Screenshots are base64-encoded and embedded in the response, or returned as URLs if the browser session is remote.

FAQ

Can my AI run tests in Firefox or Safari?

Not in the current bundle. Today it drives Chrome (Chromium) through Playwright; Firefox and WebKit support sits on the roadmap.

Can my AI handle authentication (login flows)?

For the Local Browser, an existing session usually carries the agent through — cookies persist, so if you're already logged in the agent inherits that login. For the Remote Browser, the agent fills the login form programmatically as part of the workflow, the same way a Playwright script would.

What happens if a page takes too long to load?

Playwright has built-in timeouts (default 30 seconds), so a slow page returns a timeout error rather than hanging. Override the window when you need it: "Navigate to slow-site.com and wait up to 60 seconds for it to load."

Can my AI click elements that aren't in the viewport?
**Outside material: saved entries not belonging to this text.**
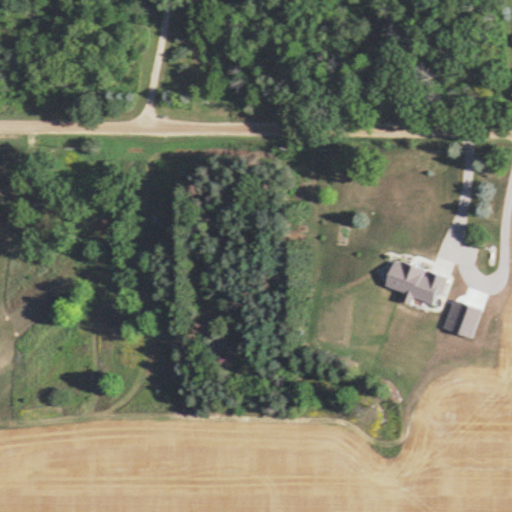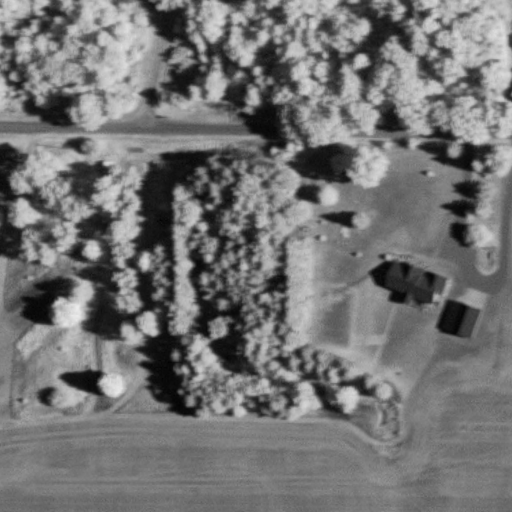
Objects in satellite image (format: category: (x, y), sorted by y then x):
road: (156, 62)
road: (255, 125)
road: (464, 192)
building: (416, 211)
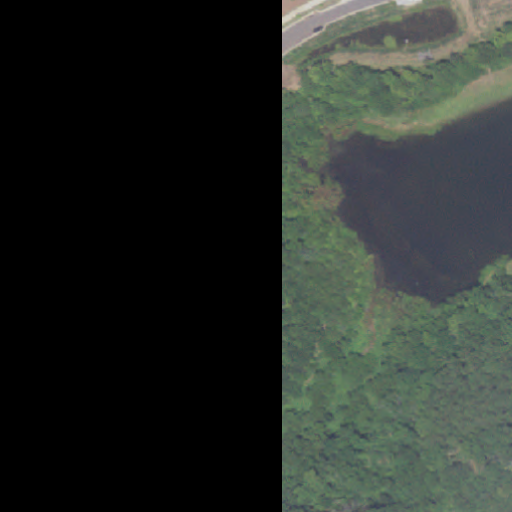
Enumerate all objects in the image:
building: (139, 1)
road: (358, 3)
building: (219, 14)
road: (313, 27)
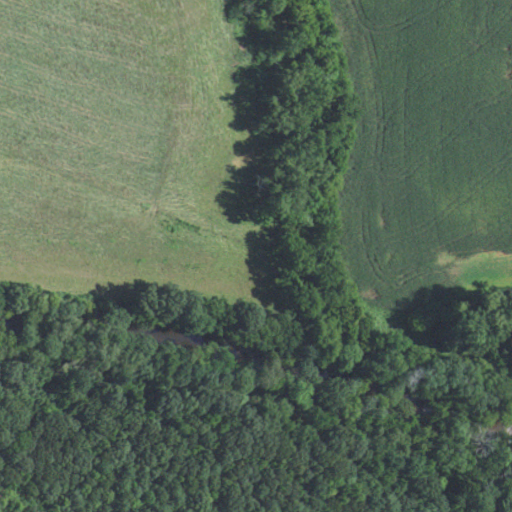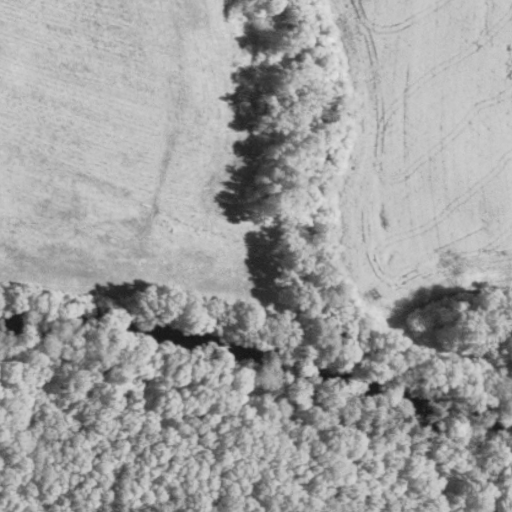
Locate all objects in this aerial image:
wastewater plant: (507, 497)
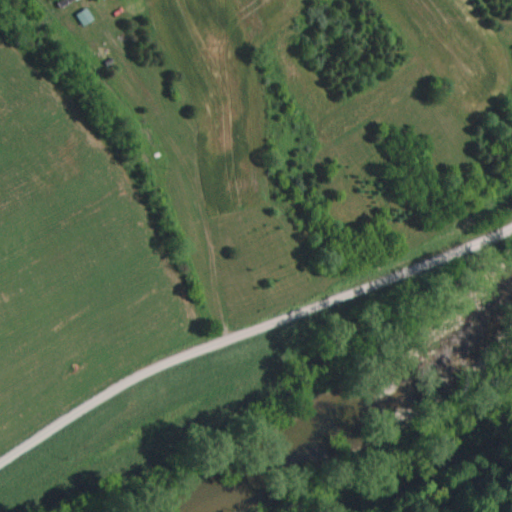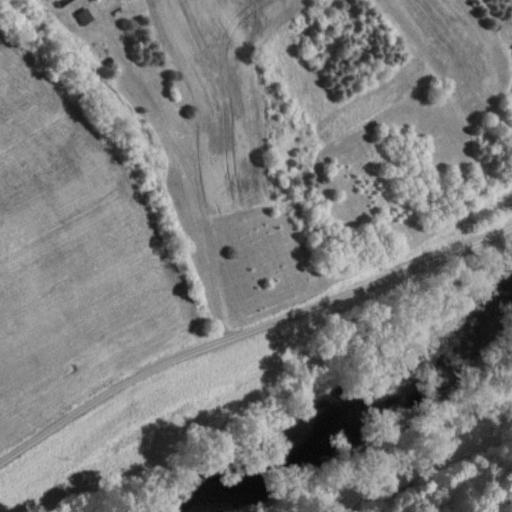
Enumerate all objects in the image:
building: (80, 18)
crop: (229, 175)
road: (249, 331)
river: (341, 393)
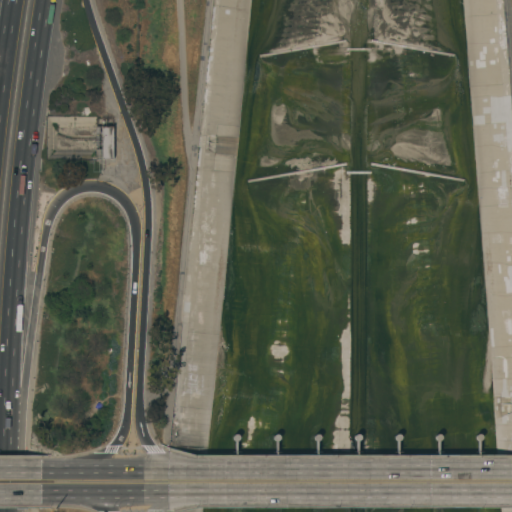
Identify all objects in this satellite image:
road: (509, 28)
road: (7, 49)
building: (107, 141)
building: (105, 142)
road: (20, 193)
road: (150, 221)
road: (185, 255)
river: (354, 256)
road: (133, 264)
road: (22, 329)
road: (7, 450)
road: (164, 461)
road: (67, 470)
road: (21, 471)
road: (118, 471)
road: (160, 472)
road: (344, 472)
road: (20, 489)
road: (68, 489)
road: (119, 489)
road: (158, 489)
road: (343, 489)
road: (162, 500)
road: (102, 501)
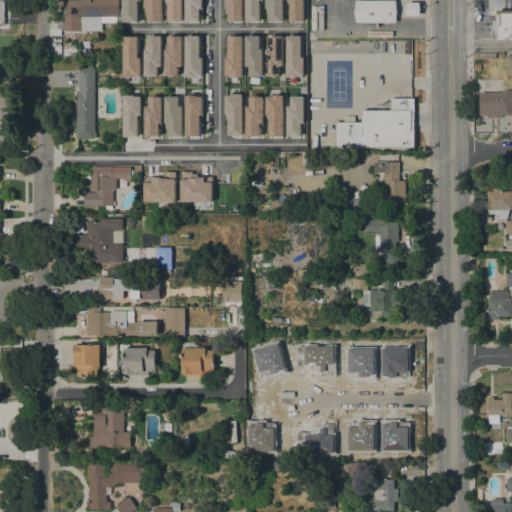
Playwright scrolls elements into view automatically before clicking, so off-screen elements work without ceremony. The agent will also scroll explicitly when you ask — "Scroll down 500 pixels" or "Scroll to the footer".

Can my AI handle file uploads?

Local Browser sessions upload directly from your machine ("Upload /Users/me/data.csv to the import form"). Remote Browser sessions need a publicly accessible URL because the cloud Chrome instance can't read your local disk.

How do I watch what the Local Browser is doing?

The Local Browser opens a visible Chrome window on your machine, and every navigation, click, and form fill plays out in real time. That live view is useful for debugging an agent workflow or building new automations from scratch.